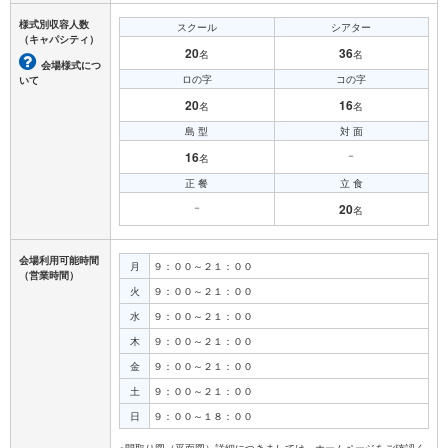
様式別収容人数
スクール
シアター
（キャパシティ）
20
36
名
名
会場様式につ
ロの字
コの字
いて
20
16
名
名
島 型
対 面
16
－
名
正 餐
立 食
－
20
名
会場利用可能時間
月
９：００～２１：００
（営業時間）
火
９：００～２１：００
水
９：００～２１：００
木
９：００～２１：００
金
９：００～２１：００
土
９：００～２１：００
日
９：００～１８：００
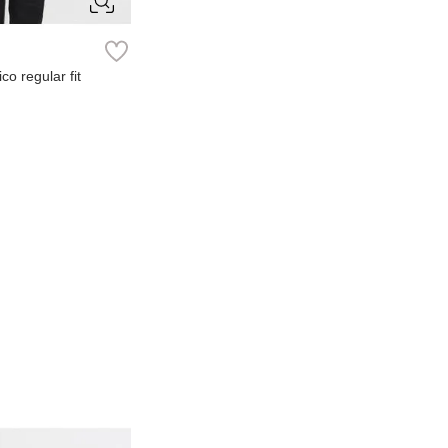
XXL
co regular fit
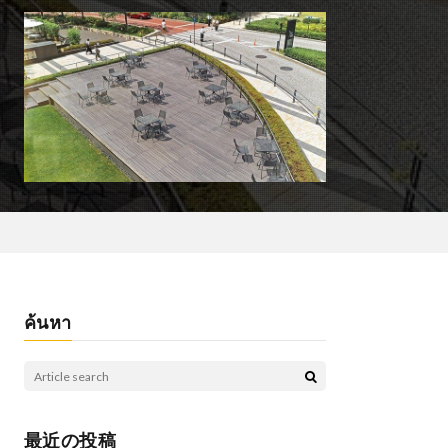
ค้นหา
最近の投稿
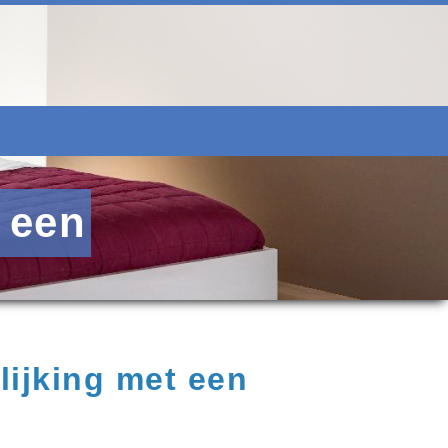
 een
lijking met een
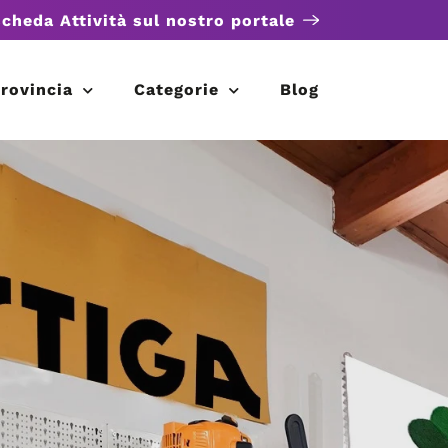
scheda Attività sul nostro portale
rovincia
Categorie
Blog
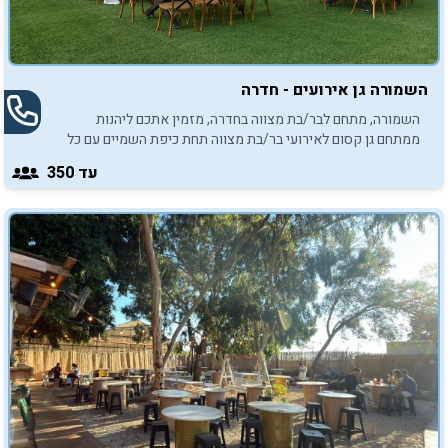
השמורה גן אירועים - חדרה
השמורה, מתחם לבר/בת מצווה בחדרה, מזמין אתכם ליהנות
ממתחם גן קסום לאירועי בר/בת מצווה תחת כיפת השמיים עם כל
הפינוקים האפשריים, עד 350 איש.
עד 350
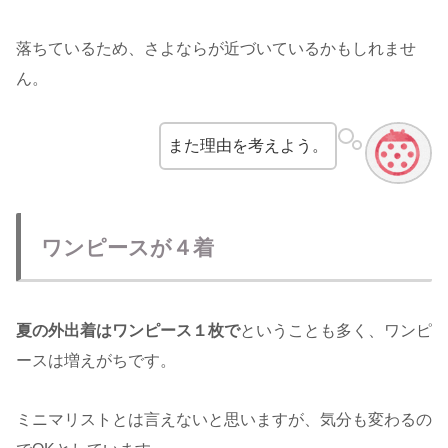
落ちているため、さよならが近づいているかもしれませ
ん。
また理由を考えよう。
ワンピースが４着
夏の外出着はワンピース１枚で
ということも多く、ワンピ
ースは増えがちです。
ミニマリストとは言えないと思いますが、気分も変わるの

· · · · ·

Work to be completed:
Retype every line of text read from the pages in the data above exactly as it stands, covering all of the data, and leave the pictures out of your answer.

Exercise result:
様式別収容人数
スクール
シアター
（キャパシティ）
20
36
名
名
会場様式につ
ロの字
コの字
いて
20
16
名
名
島 型
対 面
16
－
名
正 餐
立 食
－
20
名
会場利用可能時間
月
９：００～２１：００
（営業時間）
火
９：００～２１：００
水
９：００～２１：００
木
９：００～２１：００
金
９：００～２１：００
土
９：００～２１：００
日
９：００～１８：００
XXL
co regular fit
ค้นหา
最近の投稿
 een
lijking met een
scheda Attività sul nostro portale
rovincia
Categorie
Blog
השמורה גן אירועים - חדרה
השמורה, מתחם לבר/בת מצווה בחדרה, מזמין אתכם ליהנות
ממתחם גן קסום לאירועי בר/בת מצווה תחת כיפת השמיים עם כל
הפינוקים האפשריים, עד 350 איש.
עד 350
落ちているため、さよならが近づいているかもしれませ
ん。
また理由を考えよう。
ワンピースが４着
夏の外出着はワンピース１枚で
ということも多く、ワンピ
ースは増えがちです。
ミニマリストとは言えないと思いますが、気分も変わるの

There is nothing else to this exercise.